Even though I know meditation is good for me, and I should do it, it falls under the shadow of my creative practice every time.

Regular meditation practice frees the mind of the fetters and chains that entrap us, allowing us to open our heart and mind to new possibilities. Creative practice can also do that. All wisdom I have gained through meditation is also accessible through sustained creative practice. For instance my concentration deepens when I sit to write, as it does when I sit to meditate.

Returning to the wisdom of the Buddha, the core of the teachings; Anicca (impermanence), Dukkha (suffering through attachment), Anatta (no self), they all emerge in creative practice if you commit to regular practice, and if you are willing and able to see.

The creative practice I’m talking about is non-attached creativity, a living process of emergence that’s not focused on outcome but on process. It requires non attachment to outcomes or what is produced, and instead invites surrendering deeply to the process, allowing it come through you, emerge and then pass away. Continually moving onto the next and then the next wave, or diving deeper and deeper into something, like falling into love. And letting yourself be surprised by what emerges; “trusting emergence” as Gregory Kramer (Insight Dialogue) calls it.

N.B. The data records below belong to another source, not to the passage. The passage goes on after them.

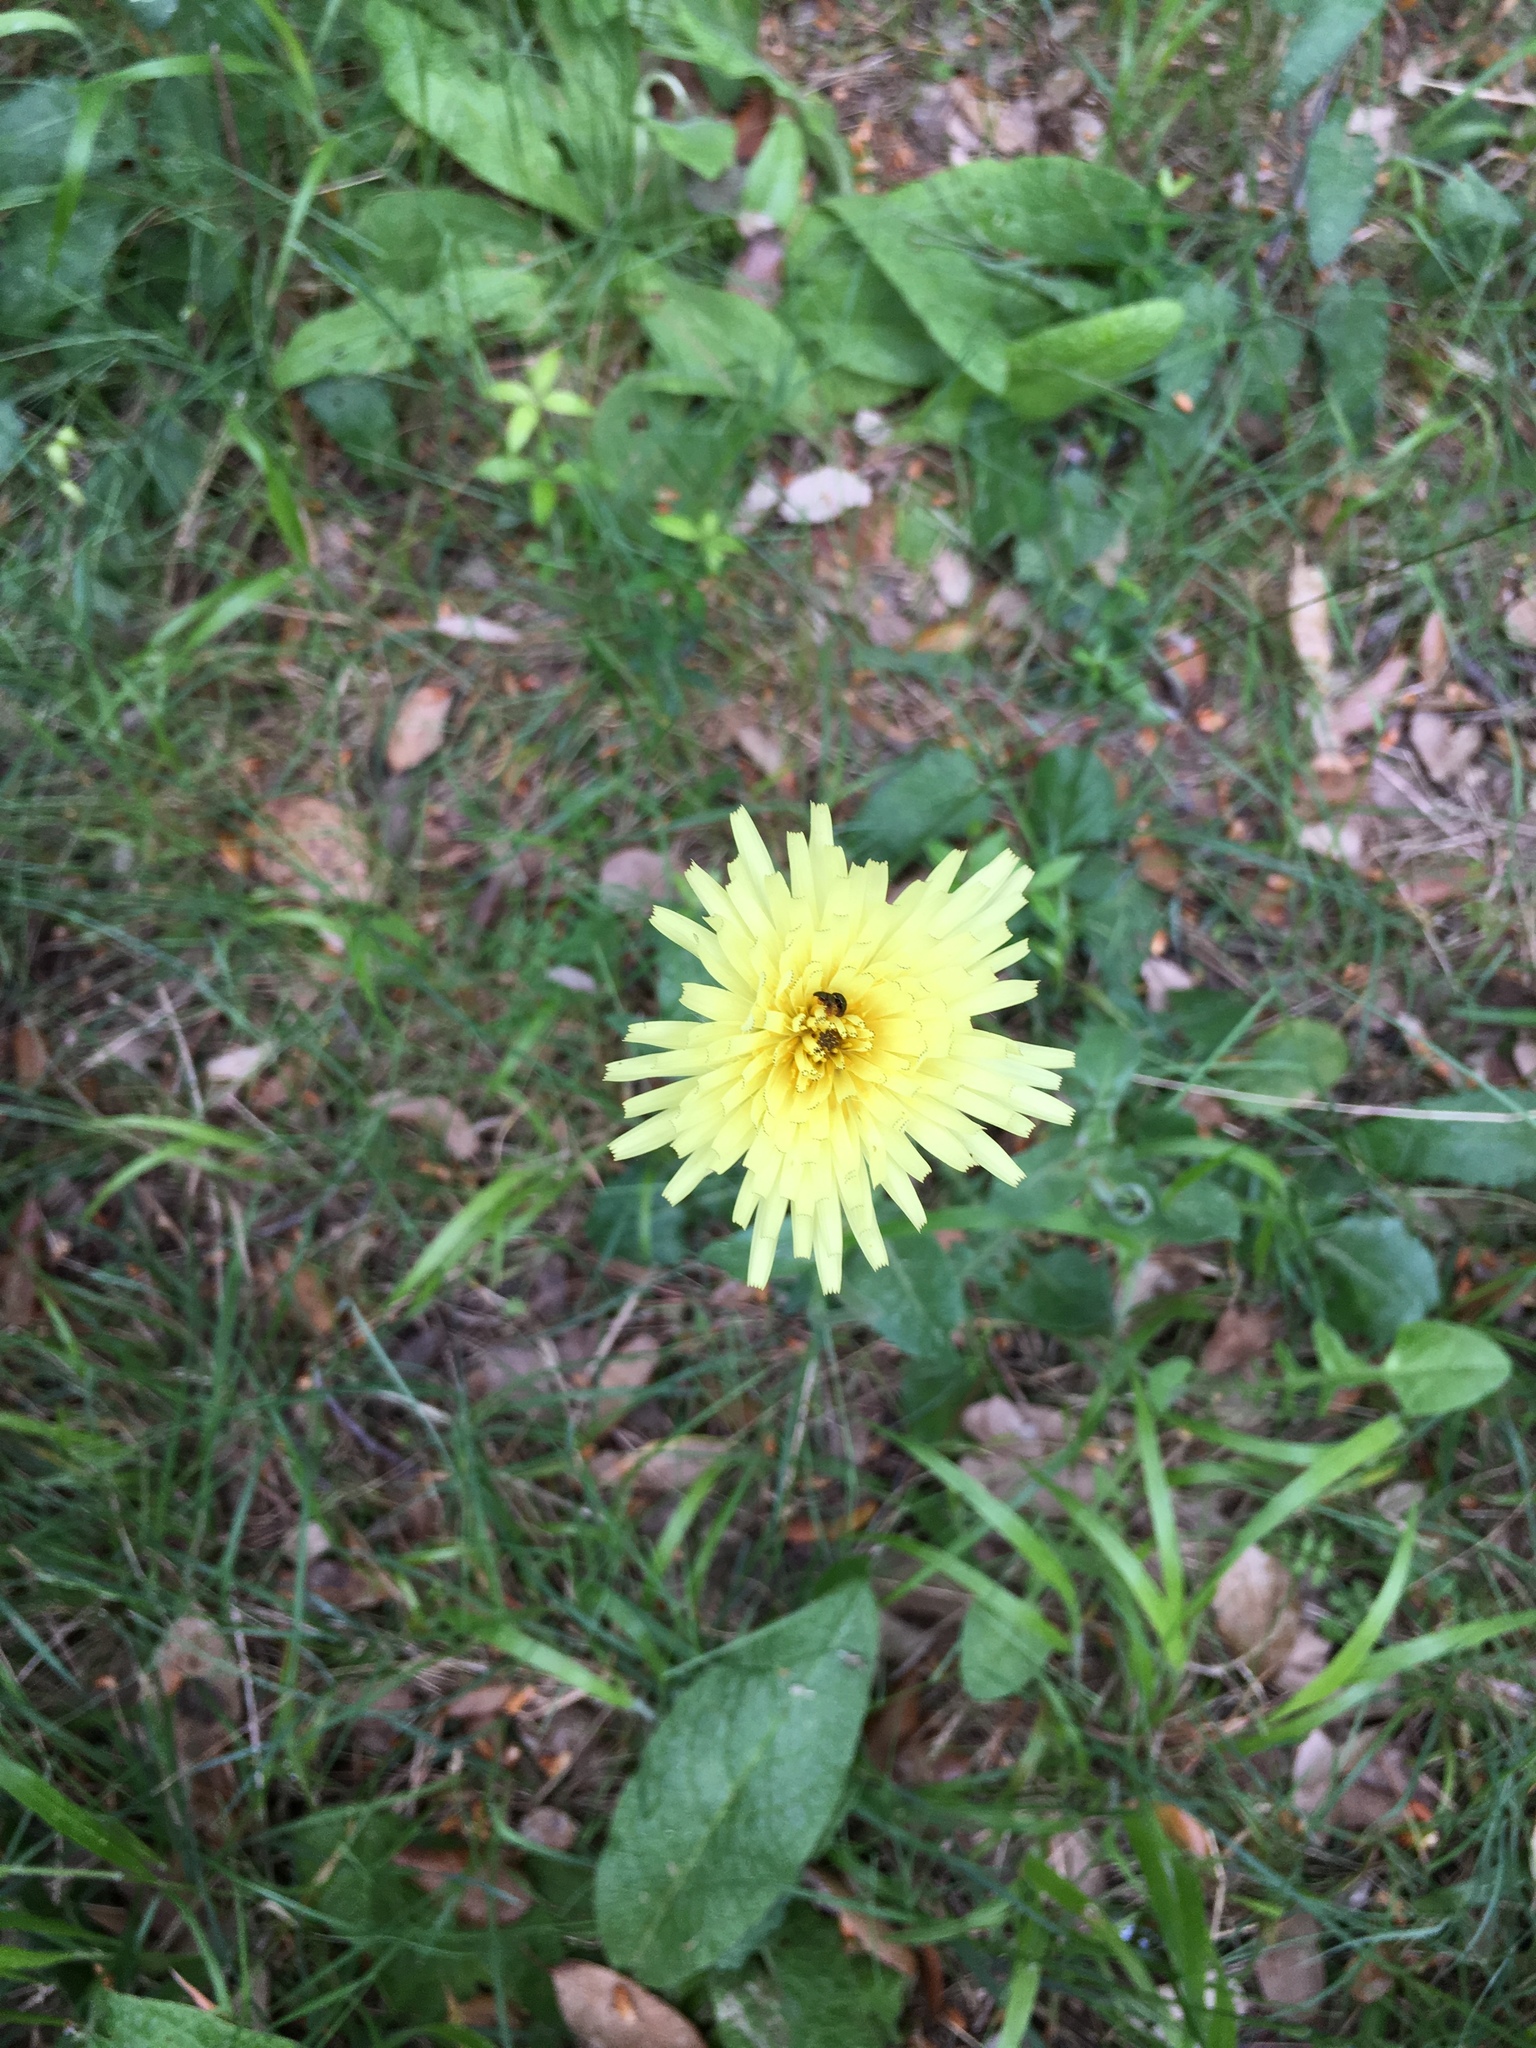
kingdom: Plantae
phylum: Tracheophyta
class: Magnoliopsida
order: Asterales
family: Asteraceae
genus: Urospermum
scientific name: Urospermum dalechampii
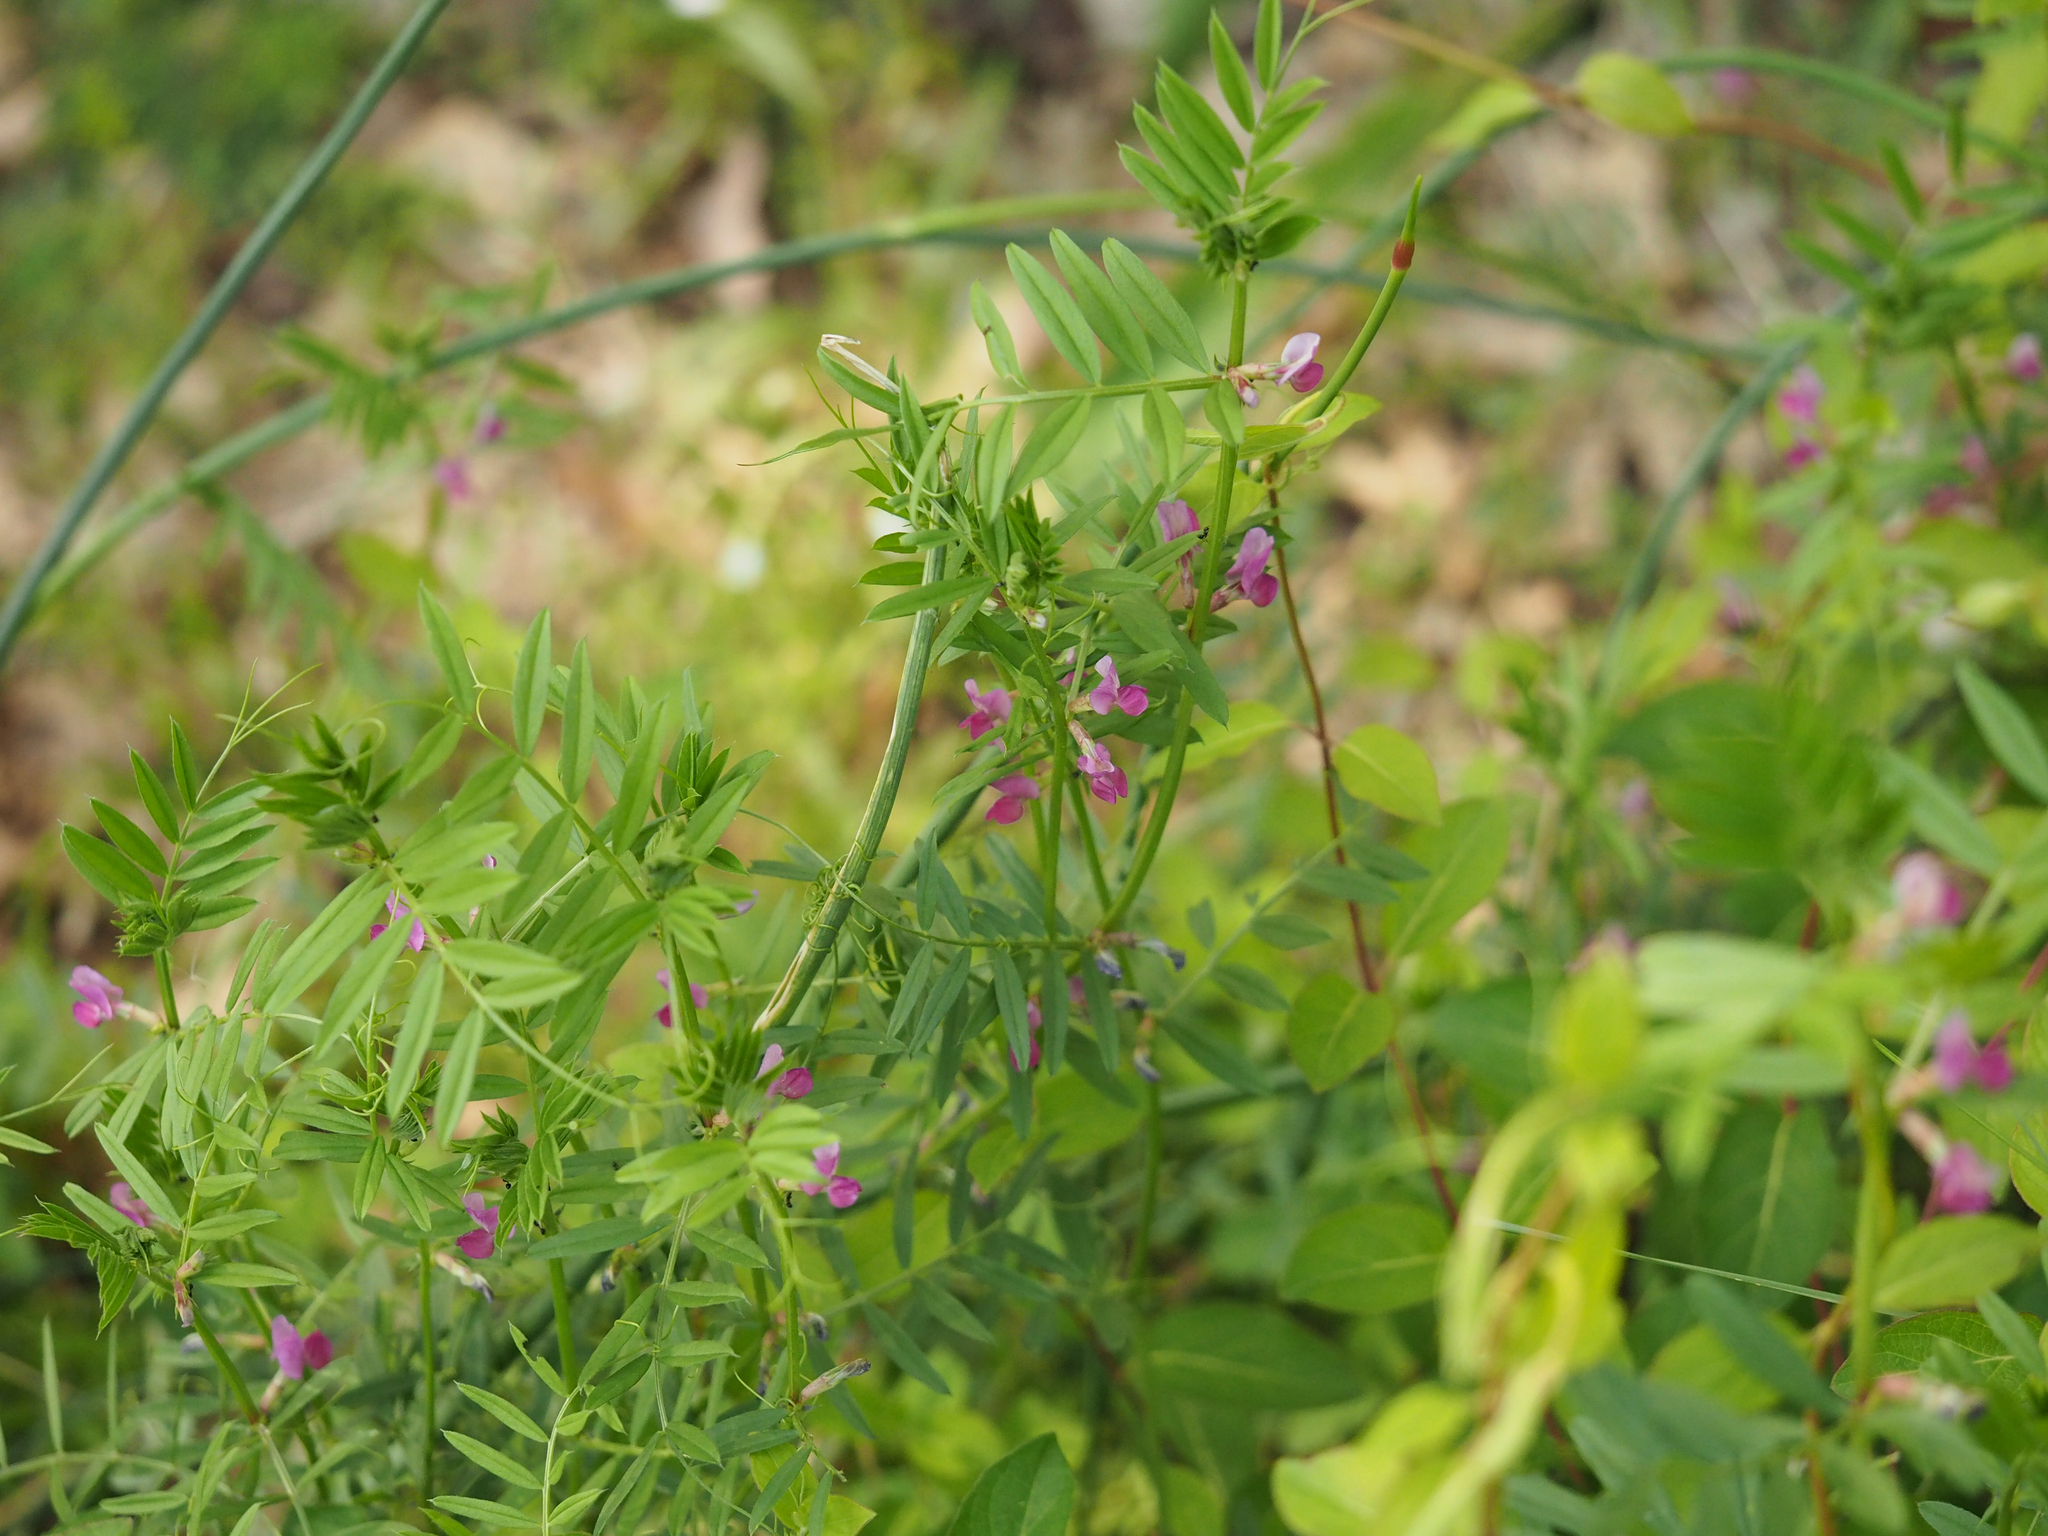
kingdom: Plantae
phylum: Tracheophyta
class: Magnoliopsida
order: Fabales
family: Fabaceae
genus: Vicia
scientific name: Vicia sativa
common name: Garden vetch
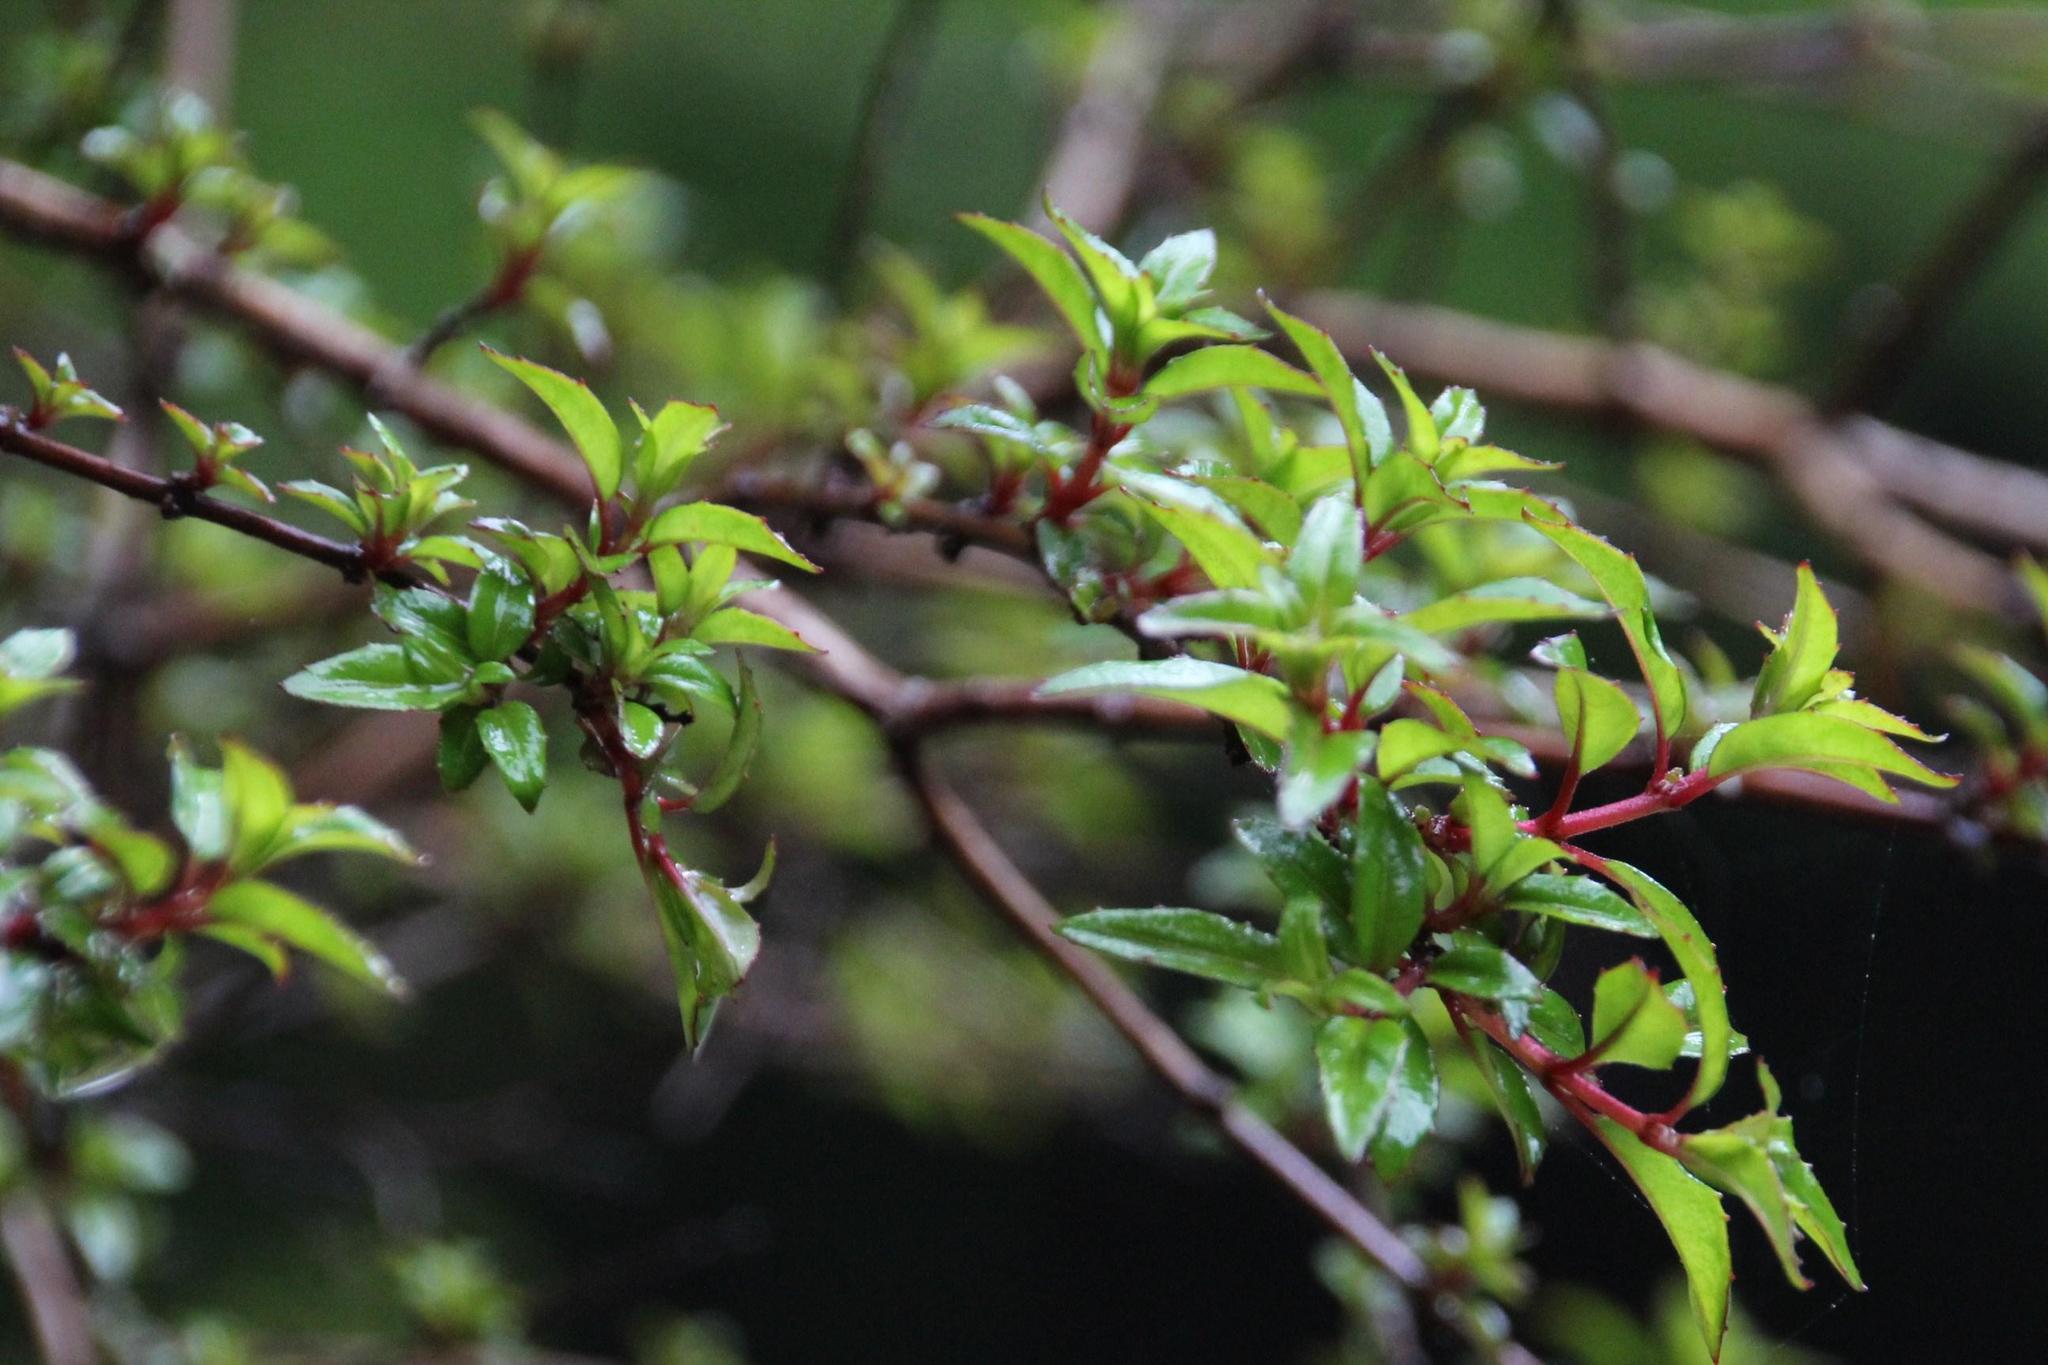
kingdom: Plantae
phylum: Tracheophyta
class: Magnoliopsida
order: Myrtales
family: Onagraceae
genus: Fuchsia
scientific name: Fuchsia magellanica
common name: Hardy fuchsia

Becoming attached to what you are making, or trying to replicate what you did so perfectly last year or even last week, is suffering (Dukkha). Instead creative practice invites you to keep letting go, leaning in and opening up, exploring what is arriving with a deep curiosity, that evolves into an ever widening circle of curiosity.

You forget yourself, lose yourself in the practice, whether it’s writing or painting, photography or printmaking, dancing or singing, there is no you, and no other, you become the dance, the writing, or the brush marking the canvas. There is no separation between you and what you are doing (no self) only the emergence of what is coming into creation. It is life emerging through you.

And each time you get lost or overwhelmed you come back to the body. The body is the foundation. All creativity is ultimately grounded, expressed in the body. The writer sits with pen in hand, or tapping on the keyboard, and transforms ideas into words, small black shapes on a page that another can see and know through descriptions of sensory experience. The painter holds the brush and makes marks on a canvas that gives form to their vision. The dancer moves her body to express the music or feeling or gesture of an idea.

We create through the body, with the body. The vision of the creator offers a different worldview, a new possibility, made accessible, even familiar, to others, shared through the senses.

The senses land things in the body, they become real. While they remain abstract ideas they float around in the mind and remain lost amongst the flotsam and jetsam of thinking and confusion. Creative practice requires grounding your ideas, giving form to the formless, naming and creating something that till now was only imagined, and making it real so it can be shared, seen, heard, touched, tasted, loved or perhaps reviled.

The same is true of the wisdom of insight meditation, which comes, not as a concept but through moment-to-moment observations of body experience. It is body wisdom, bottom up wisdom (lower brain), which is also how the brain changes itself, and integrates old traumatic and overwhelming experiences.

So my creative practice is my meditation. I’ve had to face myself in my writing as much or more as I’ve ever had to face myself on the meditation cushion. And I’ve experienced states of bliss and freedom in creativity as I have in meditation, when the light of understanding pours through and radiates everything.

Both paths – meditation and creativity – require devoted practice, and patience. Often not much happens for long periods except the effortless effort of devotion to what you love, even when it’s hard. Coming to the page, or coming to the cushion, diligently persisting with no guarantees of any outcome, reward, or even enlightenment.

For the next few months I’ll do both. And maybe one day the two will become one. But for the moment my creative practice is the larger, pushing everything back from the foreshore as I dive into my inner life, whether I penetrate the sublime or swim through an ocean of stinking fish.